Saved entries:
Start of Block
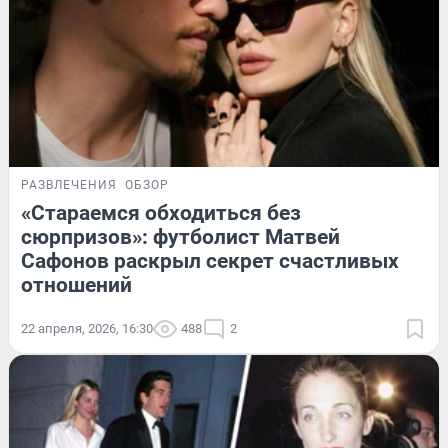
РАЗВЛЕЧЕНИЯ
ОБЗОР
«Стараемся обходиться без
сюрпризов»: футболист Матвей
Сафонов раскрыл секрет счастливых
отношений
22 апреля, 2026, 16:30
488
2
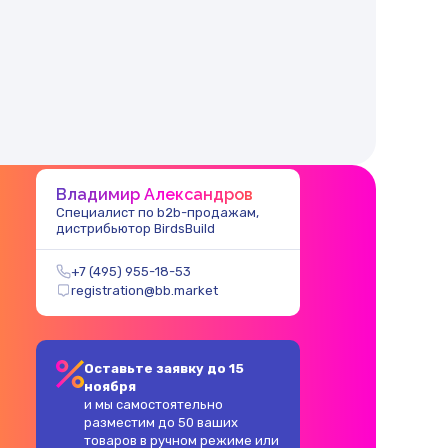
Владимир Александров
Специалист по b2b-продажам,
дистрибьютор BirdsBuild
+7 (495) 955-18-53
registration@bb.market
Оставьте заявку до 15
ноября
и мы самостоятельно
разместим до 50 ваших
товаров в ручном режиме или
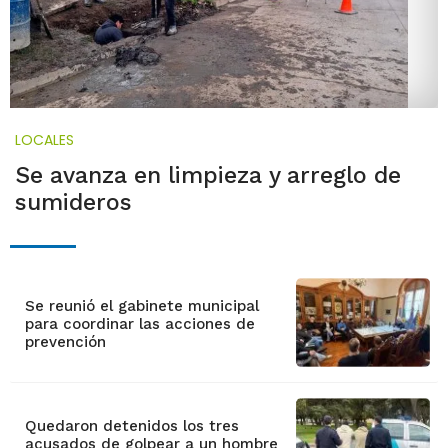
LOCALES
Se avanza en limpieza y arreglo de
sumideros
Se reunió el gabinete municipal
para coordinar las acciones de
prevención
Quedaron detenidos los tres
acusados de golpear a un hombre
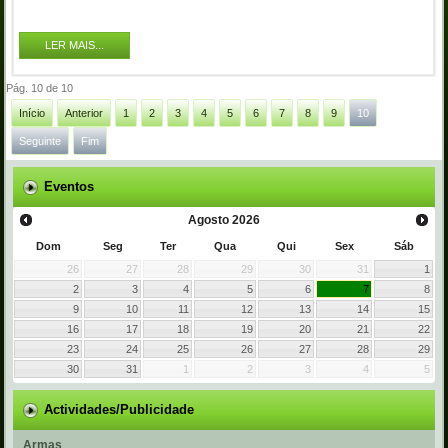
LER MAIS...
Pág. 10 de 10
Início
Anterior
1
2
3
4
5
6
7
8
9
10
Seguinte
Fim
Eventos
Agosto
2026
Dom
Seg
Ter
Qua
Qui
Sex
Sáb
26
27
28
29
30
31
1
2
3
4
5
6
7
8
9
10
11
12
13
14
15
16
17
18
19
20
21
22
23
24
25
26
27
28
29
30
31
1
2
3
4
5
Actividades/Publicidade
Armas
End of Block
▸ **Exercise aim**: Reproduce word for word the lines from the one containing "Quedaron detenidos los tres" through the end of the data, both ends kept. Drop the pictures.

▸ **Exercise output**:
Quedaron detenidos los tres
acusados de golpear a un hombre
LER MAIS...
Pág. 10 de 10
Início
Anterior
1
2
3
4
5
6
7
8
9
10
Seguinte
Fim
Eventos
Agosto
2026
Dom
Seg
Ter
Qua
Qui
Sex
Sáb
26
27
28
29
30
31
1
2
3
4
5
6
7
8
9
10
11
12
13
14
15
16
17
18
19
20
21
22
23
24
25
26
27
28
29
30
31
1
2
3
4
5
Actividades/Publicidade
Armas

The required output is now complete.